The day after the event, I woke up with a happy heart and fulfilled soul. Thinking back on the day, I knew our strength would be in small numbers and in an intimate setting. With a circle on the floor, and family and friends happily coloring on the wall, I pulled lead artists, Nicky and Vincent, and guest speaker, Eddy into a team huddle. We shared in the hope that we would create a safe space for discussion and to empower our guests to share about themselves in their own life journeys on being “immigrant”, or “minority”, or “token”, or any kind of those “others”. We supported each other to support those who came to support the event.Our aim for the day was to own our narratives. The sharing circle we created, on the floor and facing one another gave us each equal importance and presence whether we spoke or not.
Nicky Gervacio started us off by sharing her art about the United Farm Workers and the Delano Manongs. She told us her story about how we aren’t all fortunate enough to learn about our own ancestries in school, and that we have to seek it on our own. Sometimes, without access to such history and knowledge, some don’t even know to go looking for it. As artists and cultural workers, we have an ability and duty to make sure we can tell share our histories in more ways that just history and school books. Vincent Kukua continued and shared his critique of corporate culture vultures who like to exotify and romanticize land and culture. THIS is the reason why we need to let our stories be the main stories that are told and repeated.

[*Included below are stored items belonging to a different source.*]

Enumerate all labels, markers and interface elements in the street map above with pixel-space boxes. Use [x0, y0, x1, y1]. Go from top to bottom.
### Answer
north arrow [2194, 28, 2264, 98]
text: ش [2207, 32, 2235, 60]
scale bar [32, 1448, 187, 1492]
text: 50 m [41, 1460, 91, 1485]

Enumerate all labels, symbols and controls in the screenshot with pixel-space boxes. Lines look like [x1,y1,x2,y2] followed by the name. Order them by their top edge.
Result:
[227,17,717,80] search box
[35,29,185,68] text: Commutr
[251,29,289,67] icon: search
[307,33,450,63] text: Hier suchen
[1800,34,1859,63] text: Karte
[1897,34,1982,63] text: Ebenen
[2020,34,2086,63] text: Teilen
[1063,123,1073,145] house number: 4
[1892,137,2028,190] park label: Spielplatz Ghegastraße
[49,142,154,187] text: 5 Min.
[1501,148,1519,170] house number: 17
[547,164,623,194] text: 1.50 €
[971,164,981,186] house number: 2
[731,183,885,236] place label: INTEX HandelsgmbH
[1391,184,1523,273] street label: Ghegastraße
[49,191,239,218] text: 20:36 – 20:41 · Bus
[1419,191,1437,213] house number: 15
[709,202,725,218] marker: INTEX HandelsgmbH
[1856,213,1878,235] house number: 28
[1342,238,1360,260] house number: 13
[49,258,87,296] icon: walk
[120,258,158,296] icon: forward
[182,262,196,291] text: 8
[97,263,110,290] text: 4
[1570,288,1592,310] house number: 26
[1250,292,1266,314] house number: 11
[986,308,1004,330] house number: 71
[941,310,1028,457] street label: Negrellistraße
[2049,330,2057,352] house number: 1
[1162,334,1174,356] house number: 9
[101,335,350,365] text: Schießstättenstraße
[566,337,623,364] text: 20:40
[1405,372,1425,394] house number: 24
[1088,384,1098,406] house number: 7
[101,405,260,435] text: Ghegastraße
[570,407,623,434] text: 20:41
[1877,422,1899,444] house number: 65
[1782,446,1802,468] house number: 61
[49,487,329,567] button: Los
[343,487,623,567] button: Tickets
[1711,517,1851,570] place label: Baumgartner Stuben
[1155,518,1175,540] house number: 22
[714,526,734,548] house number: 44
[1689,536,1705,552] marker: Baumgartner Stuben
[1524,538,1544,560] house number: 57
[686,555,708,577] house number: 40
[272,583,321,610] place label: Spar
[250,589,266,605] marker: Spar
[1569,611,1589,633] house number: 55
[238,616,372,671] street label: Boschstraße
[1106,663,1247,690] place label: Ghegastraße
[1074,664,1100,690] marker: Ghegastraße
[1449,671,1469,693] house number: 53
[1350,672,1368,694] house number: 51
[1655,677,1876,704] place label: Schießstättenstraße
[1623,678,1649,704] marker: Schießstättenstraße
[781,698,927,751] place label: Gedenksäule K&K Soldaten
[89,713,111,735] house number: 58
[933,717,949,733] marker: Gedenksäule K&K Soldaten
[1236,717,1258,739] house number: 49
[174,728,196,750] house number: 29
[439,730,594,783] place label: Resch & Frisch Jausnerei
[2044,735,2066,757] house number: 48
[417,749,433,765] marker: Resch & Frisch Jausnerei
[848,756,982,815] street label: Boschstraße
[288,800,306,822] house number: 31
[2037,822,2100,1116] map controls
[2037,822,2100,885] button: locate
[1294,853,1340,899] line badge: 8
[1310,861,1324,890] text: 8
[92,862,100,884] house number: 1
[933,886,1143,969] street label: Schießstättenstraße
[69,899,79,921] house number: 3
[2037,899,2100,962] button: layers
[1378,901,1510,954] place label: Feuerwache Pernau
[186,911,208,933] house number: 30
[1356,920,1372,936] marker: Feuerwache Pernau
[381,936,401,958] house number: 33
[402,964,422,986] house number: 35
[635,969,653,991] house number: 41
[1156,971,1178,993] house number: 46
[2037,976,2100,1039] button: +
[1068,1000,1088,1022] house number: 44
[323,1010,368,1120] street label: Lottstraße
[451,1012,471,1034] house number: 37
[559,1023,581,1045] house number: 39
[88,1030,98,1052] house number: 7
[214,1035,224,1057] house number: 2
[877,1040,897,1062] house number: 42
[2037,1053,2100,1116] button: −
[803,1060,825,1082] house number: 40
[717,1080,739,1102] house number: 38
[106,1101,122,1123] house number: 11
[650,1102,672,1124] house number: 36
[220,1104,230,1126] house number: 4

Though Hoi-Fei Mok and Amman Desai were not physically there, they were still present. They were able to share a bit of themselves in spirit through writings and recordings. Their pieces ranged from challenging capitalist food systems, to culture-keeping as simple steps to decolonizing; from queer and trans love, immigrant rights, protecting all land, to freeing all political prisoners. Then, brother Eddy Zheng closed us out and shared his poem about his journey as a Chinese immigrant growing up in prison to a dedicated community member, activist, poet and youth advocate. You are truly SO amazing and I am happy and honored to know that you are on this earth, breathing.
So much love to our honorable guests, Nyoka Lowery-Bey of KulchaColoring WorksInc, and kuya Johnny Itliong for sharing and spreading so much wisdom. This next generation of artists is doing their part to continue the histories and legacies that are outlawed and hidden from us. We are so glad to know we have each other who are doing this work that is so important.
Thank you to all the volunteers and amazing team and comrades from San Jose Advocates for Empowerment (SAFE) for setting up the space and supporting me through all the crazy on the day. Special shout out and thanks to Dieu Hoc Huynh for turning on a dime and coming out to video record the event. Big big major hugs and thanks to Mannyfest Design for understanding our vision and knowing exactly what to do for our coloring book layout and continuing media and design support. Lastly, thank you to our sponsors and festival organizers, API Cultural Center - San Francisco for giving PoC the push and the platform to do this all.